Filistin Yönetimi'ne bağlı Esirler ve Serbest Bırakılanlar İşleri Kurumu, bugün (Çarşamba) yaptığı bir açıklamayla, kurum avukatlarının işgal altındaki Filistin’in güneyindeki Negev Çölü Cezaevi’nde (Sijn al-Naqab) ziyaret ettiği mahkumların yaşadığı "felaket düzeyindeki insani ve sağlık koşullarını" gözler önüne serdi. Kurum, cezaevi yönetiminin uyguladığı kasıtlı ihmal ve sistematik baskı politikasının mahkumların hayatını tehlikeye attığını bildirdi.
Korkunç hijyen ve yetersiz beslenme
Kurumun aktardığı bilgilere göre, mahkumlar cezaevindeki ciddi hijyen eksikliği ve temizlik malzemelerinin tehlikeli boyutlara ulaşan yetersizliği nedeniyle cilt hastalıklarının yaygınlaşmasından muzdarip. Cezaevi İdaresi'nin, mahkumları en temel sağlıklı yaşam gerekliliklerinden bile mahrum bıraktığı belirtildi. Ayrıca, mahkumlara verilen yemeklerin hem miktar olarak az hem de kalitesiz olduğu, hatta "insan tüketimine uygun olmadığı" ifade edilerek, bu durumun mahkumların günlük çilelerini daha da artırdığı kaydedildi.
Sistematik şiddet ve tıbbi ihmal
Raporda, İsrail'e ait baskı birimlerinin mahkumların odalarına yönelik vahşi baskınlarını sürdürdüğü, mahkumlara şiddet uyguladığı ve kişisel eşyalarına el koyduğu belirtildi. Bu eylemlerin, sürekli bir terör politikası çerçevesinde yapıldığı vurgulandı. En ciddi sorunlardan biri ise, sağlık durumları kötüleşmesine rağmen mahkumlara gerekli tıbbi tedavinin sağlanmaması ve tedavi haklarının ellerinden alınması.

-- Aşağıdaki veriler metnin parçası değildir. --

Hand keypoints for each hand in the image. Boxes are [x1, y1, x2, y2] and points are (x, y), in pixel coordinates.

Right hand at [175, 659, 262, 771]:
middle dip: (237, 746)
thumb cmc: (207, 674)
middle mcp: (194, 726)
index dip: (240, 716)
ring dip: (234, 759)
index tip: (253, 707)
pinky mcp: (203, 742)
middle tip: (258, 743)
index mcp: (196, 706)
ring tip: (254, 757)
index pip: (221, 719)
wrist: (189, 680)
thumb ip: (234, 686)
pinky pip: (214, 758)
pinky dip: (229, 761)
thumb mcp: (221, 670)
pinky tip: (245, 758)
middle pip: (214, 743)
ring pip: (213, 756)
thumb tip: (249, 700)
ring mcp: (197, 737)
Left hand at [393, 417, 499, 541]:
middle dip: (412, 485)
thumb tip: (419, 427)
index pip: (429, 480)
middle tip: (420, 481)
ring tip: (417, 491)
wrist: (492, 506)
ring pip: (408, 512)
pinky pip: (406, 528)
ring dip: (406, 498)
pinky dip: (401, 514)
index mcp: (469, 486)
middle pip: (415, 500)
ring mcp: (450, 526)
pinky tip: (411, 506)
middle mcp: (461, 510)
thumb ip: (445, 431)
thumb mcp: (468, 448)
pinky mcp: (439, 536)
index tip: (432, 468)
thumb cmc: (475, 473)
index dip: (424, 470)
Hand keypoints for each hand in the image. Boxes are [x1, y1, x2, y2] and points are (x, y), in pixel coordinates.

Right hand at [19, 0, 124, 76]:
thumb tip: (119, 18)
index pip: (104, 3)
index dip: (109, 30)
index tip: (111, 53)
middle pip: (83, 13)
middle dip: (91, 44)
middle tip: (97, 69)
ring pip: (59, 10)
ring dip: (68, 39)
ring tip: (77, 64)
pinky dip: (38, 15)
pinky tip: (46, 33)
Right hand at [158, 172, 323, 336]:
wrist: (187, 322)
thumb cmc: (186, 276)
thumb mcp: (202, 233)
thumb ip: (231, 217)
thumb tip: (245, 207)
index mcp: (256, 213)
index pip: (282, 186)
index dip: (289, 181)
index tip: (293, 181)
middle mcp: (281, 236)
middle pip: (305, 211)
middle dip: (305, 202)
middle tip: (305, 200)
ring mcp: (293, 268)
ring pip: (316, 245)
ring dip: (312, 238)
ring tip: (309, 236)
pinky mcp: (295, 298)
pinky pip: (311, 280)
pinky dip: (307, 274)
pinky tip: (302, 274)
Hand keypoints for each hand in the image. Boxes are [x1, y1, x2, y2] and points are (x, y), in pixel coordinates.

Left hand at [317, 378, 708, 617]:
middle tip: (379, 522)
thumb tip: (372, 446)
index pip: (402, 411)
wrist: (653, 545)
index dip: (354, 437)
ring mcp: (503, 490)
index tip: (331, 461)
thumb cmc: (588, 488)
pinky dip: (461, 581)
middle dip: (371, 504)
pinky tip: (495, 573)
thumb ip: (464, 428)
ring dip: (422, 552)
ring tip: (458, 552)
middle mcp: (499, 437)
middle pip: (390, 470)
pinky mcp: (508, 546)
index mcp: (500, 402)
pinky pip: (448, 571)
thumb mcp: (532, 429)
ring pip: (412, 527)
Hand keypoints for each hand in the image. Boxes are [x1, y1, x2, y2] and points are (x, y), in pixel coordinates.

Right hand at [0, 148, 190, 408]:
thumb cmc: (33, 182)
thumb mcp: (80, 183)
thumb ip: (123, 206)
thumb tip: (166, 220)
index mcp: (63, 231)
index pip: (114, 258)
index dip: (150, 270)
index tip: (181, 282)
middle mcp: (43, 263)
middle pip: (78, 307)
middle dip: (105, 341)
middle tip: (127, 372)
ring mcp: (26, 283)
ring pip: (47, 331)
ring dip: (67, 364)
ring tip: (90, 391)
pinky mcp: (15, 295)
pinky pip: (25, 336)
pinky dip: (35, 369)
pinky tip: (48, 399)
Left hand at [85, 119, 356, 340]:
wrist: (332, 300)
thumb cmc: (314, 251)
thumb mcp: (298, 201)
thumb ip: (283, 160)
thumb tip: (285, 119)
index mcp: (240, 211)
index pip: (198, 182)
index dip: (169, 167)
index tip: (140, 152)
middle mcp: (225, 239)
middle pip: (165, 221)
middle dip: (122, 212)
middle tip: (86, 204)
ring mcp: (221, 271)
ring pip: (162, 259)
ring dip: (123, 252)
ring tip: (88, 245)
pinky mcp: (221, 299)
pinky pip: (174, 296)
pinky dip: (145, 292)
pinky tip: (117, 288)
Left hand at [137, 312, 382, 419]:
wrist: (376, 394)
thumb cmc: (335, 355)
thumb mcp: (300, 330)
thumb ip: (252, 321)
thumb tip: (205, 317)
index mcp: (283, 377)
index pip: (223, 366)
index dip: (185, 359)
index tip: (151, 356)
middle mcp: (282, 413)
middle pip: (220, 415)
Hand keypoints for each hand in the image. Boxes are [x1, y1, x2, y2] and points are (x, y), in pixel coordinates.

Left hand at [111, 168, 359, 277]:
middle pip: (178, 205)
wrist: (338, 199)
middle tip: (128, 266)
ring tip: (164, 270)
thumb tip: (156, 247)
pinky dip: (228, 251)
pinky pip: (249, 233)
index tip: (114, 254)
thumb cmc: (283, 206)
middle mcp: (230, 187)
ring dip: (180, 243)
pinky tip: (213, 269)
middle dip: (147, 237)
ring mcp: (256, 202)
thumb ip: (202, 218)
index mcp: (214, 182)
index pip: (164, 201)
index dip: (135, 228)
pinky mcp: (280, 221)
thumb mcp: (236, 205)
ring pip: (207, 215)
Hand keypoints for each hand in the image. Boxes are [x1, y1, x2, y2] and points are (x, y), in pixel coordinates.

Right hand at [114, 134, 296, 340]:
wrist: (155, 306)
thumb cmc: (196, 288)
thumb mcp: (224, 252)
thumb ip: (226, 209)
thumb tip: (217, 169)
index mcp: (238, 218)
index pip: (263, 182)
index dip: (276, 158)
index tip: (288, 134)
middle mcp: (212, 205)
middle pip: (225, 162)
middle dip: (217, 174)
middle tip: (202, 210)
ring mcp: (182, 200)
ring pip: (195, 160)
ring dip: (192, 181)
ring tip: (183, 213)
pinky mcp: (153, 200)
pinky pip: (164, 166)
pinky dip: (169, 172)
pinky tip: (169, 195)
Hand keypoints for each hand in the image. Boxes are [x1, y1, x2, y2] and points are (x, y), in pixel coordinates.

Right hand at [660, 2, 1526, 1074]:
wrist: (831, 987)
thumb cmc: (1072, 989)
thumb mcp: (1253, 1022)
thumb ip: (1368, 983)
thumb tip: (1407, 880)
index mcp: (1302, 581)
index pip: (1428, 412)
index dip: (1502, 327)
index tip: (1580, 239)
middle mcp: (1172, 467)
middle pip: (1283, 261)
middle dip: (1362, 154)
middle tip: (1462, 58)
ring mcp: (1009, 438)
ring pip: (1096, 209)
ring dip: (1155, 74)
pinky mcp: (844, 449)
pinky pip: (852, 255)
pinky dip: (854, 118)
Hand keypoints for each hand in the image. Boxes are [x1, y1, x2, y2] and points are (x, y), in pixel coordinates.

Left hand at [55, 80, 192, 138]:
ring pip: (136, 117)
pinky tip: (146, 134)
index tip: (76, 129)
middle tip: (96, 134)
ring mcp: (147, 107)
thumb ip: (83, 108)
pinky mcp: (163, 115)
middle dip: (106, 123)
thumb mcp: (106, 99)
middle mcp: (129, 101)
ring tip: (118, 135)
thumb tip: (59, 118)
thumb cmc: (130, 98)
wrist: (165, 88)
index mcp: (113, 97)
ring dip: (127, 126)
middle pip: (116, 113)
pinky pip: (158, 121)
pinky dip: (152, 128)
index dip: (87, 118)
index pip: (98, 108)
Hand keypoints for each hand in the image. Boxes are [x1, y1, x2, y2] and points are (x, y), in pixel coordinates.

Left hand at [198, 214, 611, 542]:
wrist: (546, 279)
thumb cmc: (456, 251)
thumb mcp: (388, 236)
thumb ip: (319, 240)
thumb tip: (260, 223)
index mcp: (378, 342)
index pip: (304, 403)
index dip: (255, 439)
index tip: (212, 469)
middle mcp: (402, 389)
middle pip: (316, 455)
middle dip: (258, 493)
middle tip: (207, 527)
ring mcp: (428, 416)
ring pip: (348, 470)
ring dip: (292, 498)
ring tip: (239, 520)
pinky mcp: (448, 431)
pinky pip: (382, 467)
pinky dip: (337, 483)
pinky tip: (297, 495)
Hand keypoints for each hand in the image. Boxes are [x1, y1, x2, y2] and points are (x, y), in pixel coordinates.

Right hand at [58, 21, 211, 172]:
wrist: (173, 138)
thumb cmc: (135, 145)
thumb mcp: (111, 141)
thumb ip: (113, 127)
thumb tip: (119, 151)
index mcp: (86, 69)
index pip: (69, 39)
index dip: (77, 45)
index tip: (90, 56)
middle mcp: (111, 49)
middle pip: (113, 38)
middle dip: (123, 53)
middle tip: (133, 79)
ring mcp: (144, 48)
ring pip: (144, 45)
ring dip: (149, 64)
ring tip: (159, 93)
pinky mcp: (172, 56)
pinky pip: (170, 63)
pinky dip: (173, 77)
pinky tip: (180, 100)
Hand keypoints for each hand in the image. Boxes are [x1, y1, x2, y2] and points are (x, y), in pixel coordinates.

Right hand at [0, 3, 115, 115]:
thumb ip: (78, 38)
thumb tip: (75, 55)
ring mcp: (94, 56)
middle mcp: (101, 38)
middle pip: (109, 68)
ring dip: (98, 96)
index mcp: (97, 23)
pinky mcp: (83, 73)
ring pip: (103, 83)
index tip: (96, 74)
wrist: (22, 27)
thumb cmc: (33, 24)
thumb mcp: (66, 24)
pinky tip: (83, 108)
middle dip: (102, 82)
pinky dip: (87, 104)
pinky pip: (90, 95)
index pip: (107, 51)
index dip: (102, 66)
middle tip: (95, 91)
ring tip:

Acil uluslararası müdahale çağrısı
Kurum, açıklamasını Negev Cezaevi'ndeki durumun vahametine dikkat çekerek sonlandırdı ve uluslararası kuruluşlardan ve insan hakları örgütlerinden bu tırmanan ihlallere son verilmesi için acil müdahale talep etti. Aynı zamanda, Filistinli esirlerin can güvenliği ile fiziksel ve psikolojik sağlıklarından tamamen işgal makamlarının sorumlu tutulması çağrısında bulundu.
Filistin Esirler Kulübü tarafından yayınlanan güncel rakamlara göre, İsrail hapishanelerindeki Filistinli mahkum sayısı 9 bine ulaşmış durumda. Bu mahkumlar arasında 3 bin 700 idari tutuklu (hakkında herhangi bir suçlama olmaksızın tutulan), 450 çocuk ve 53 kadın bulunuyor.